European Union launches best practice ‘library’ for energy efficiency measures

A new European Union (EU) project aimed at sharing best practice for energy efficiency measures across all sectors has raised concerns over the UK's ability to collaborate with other countries in the aftermath of the Brexit vote.

The EU-MERCI project is a Europe-wide effort to create an industrial best practice database, in order to accelerate the adoption of energy efficiency standards. It will take the form of a library of projects, procedures, methods and tools, based on the analysis of thousands of implemented projects, produced by the Carbon Trust and ten other NGO partners from a variety of European countries.

It is hoped the insight generated by the endeavour will enable industry professionals to gain answers to questions on sustainability practice, including what the most effective actions are to improve efficiency in particular sectors, what the most promising technologies are for future development and what the associated costs and savings of improving energy efficiency in specific ways are.

The project is scheduled for completion in February 2017, creating the likely scenario that the UK will still be in the EU when it is launched. However the UK’s ability to access this new library of best practice initiatives could depend on whether it chooses to stay in the single market as part of the European Economic Area (EEA).

EU-MERCI is backed by funding from the EU’s Horizon 2020 framework’s €80bn pot, which has the stated purpose of accelerating research, technological development and innovation. A decision to leave the single market would likely restrict the UK’s access to this funding stream.

Building blocks

The Horizon 2020 scheme also has precedence in UK policy. In February this year the UK established a new online platform stimulating innovation and informing construction companies of best practice when it comes to developing greener buildings. Although this came after it emerged that the government had scrapped environmental regulations for new residential buildings in order to stimulate housing construction.

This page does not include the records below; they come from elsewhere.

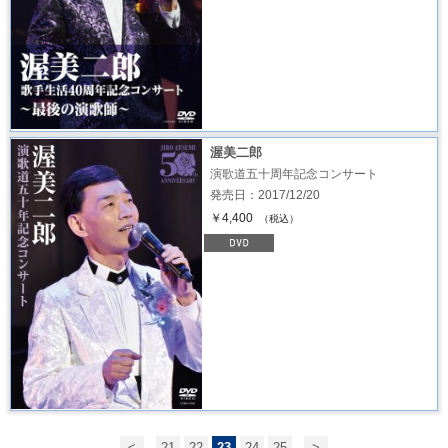
渥美二郎
演歌道五十周年記念コンサート
発売日：2017/12/20
￥4,400
（税込）
<
21
22
23
24
25
>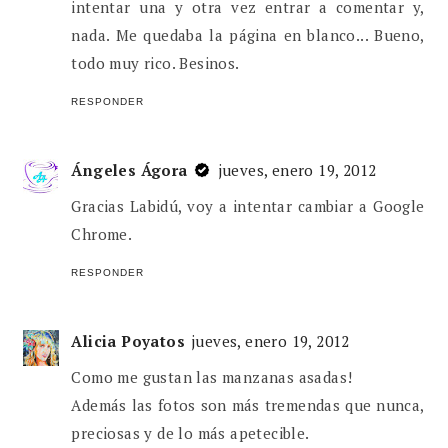
intentar una y otra vez entrar a comentar y,
nada. Me quedaba la página en blanco... Bueno,
todo muy rico. Besinos.
RESPONDER
Ángeles Ágora
jueves, enero 19, 2012
Gracias Labidú, voy a intentar cambiar a Google
Chrome.
RESPONDER
Alicia Poyatos
jueves, enero 19, 2012
Como me gustan las manzanas asadas!
Además las fotos son más tremendas que nunca,
preciosas y de lo más apetecible.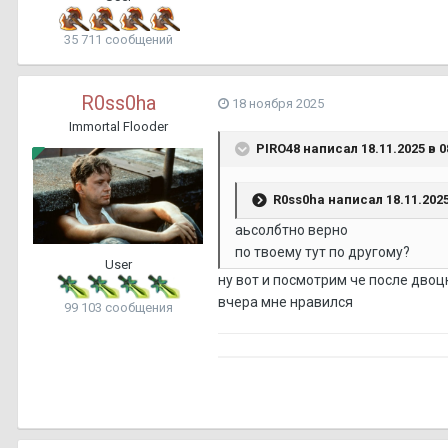
35 711 сообщений
R0ss0ha
18 ноября 2025
Immortal Flooder
PIRO48
написал 18.11.2025 в 0
R0ss0ha
написал 18.11.2025
аьсолбтно верно
по твоему тут по другому?
User
ну вот и посмотрим че после двоц
вчера мне нравился
99 103 сообщения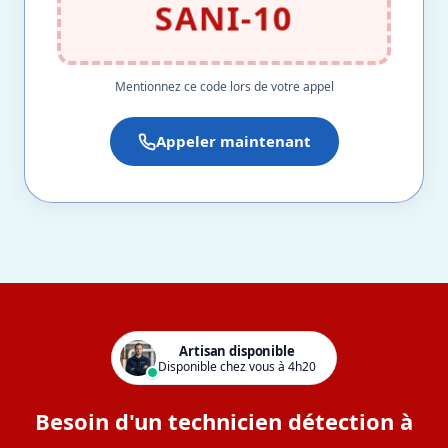
SANI-10
Mentionnez ce code lors de votre appel
Appeler maintenant
Artisan disponible
Disponible chez vous à 4h20
Besoin d'un technicien détection à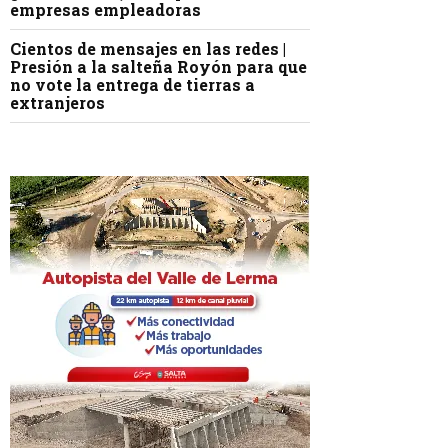
empresas empleadoras
Cientos de mensajes en las redes |
Presión a la salteña Royón para que
no vote la entrega de tierras a
extranjeros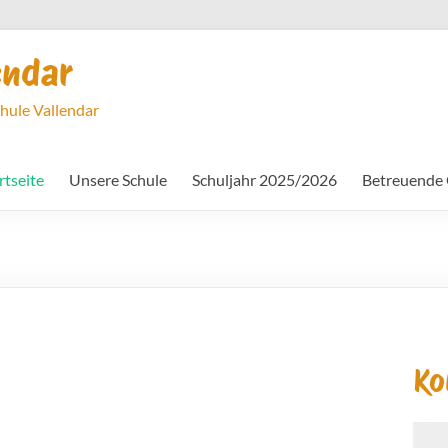
endar
chule Vallendar
rtseite
Unsere Schule
Schuljahr 2025/2026
Betreuende
Ko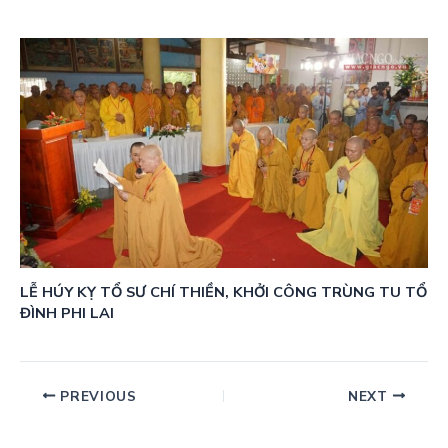
LỄ HÚY KỴ TỔ SƯ CHÍ THIỀN, KHỞI CÔNG TRÙNG TU TỔ
ĐÌNH PHI LAI
PREVIOUS
NEXT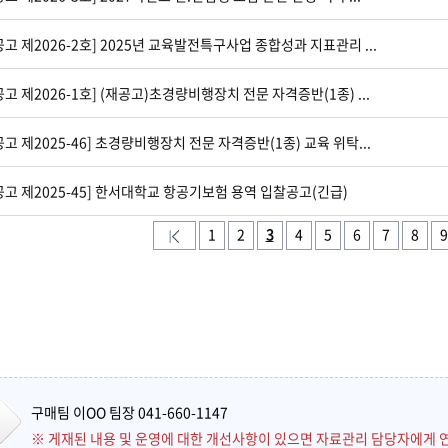
공고 제2026-2호] 2025년 교육발전특구사업 종합성과 지표관리 ...
공고 제2026-1호] (재공고)초경량비행장치 전문 자격증반(1종) ...
공고 제2025-46] 초경량비행장치 전문 자격증반(1종) 교육 위탁...
공고 제2025-45] 한서대학교 항공기보험 용역 입찰공고(긴급)
1
2
3
4
5
6
7
8
9
구매팀 이OO 팀장 041-660-1147
※ 게재된 내용 및 운영에 대한 개선사항이 있으면 자료관리 담당자에게 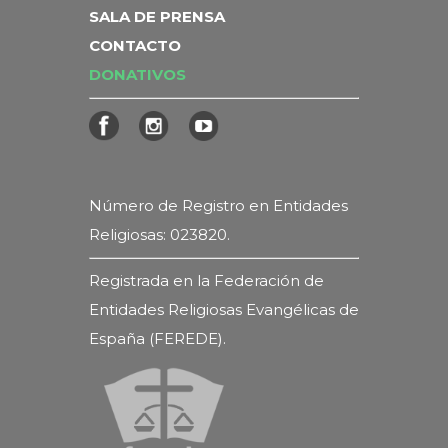
SALA DE PRENSA
CONTACTO
DONATIVOS
Número de Registro en Entidades
Religiosas: 023820.
Registrada en la Federación de
Entidades Religiosas Evangélicas de
España (FEREDE).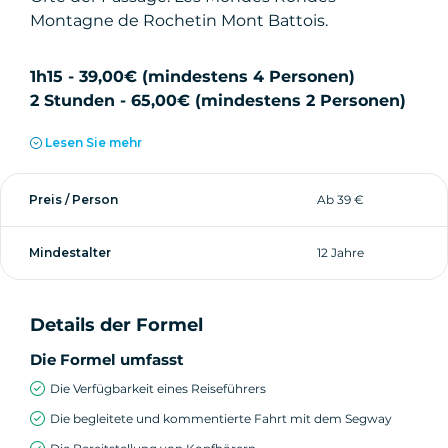
Montagne de Rochetin Mont Battois.
1h15 - 39,00€ (mindestens 4 Personen)
2 Stunden - 65,00€ (mindestens 2 Personen)
Lesen Sie mehr
Preis / Person
Ab 39 €
Mindestalter
12 Jahre
Details der Formel
Die Formel umfasst
Die Verfügbarkeit eines Reiseführers
Die begleitete und kommentierte Fahrt mit dem Segway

The UK’s online platform nevertheless provides an excellent building block for the planned “world’s largest retrofit project”, which spans across 13 EU countries.

Britain’s potential exit from the EU has created uncertainty regarding the UK’s environmental standing with the rest of Europe, with recycling and air quality standards already cited as areas of concern.

The Energy and Climate Change Commission recently launched an inquiry into the potential ramifications of Brexit on UK climate policy, with findings that pinpointed low-carbon heat and Carbon Capture Storage technologies as areas of most concern. This recent announcement of the pan-industrial energy efficiency database, which the Carbon Trust is playing a crucial role in implementing, provides a ray of hope for Brexit outlooks.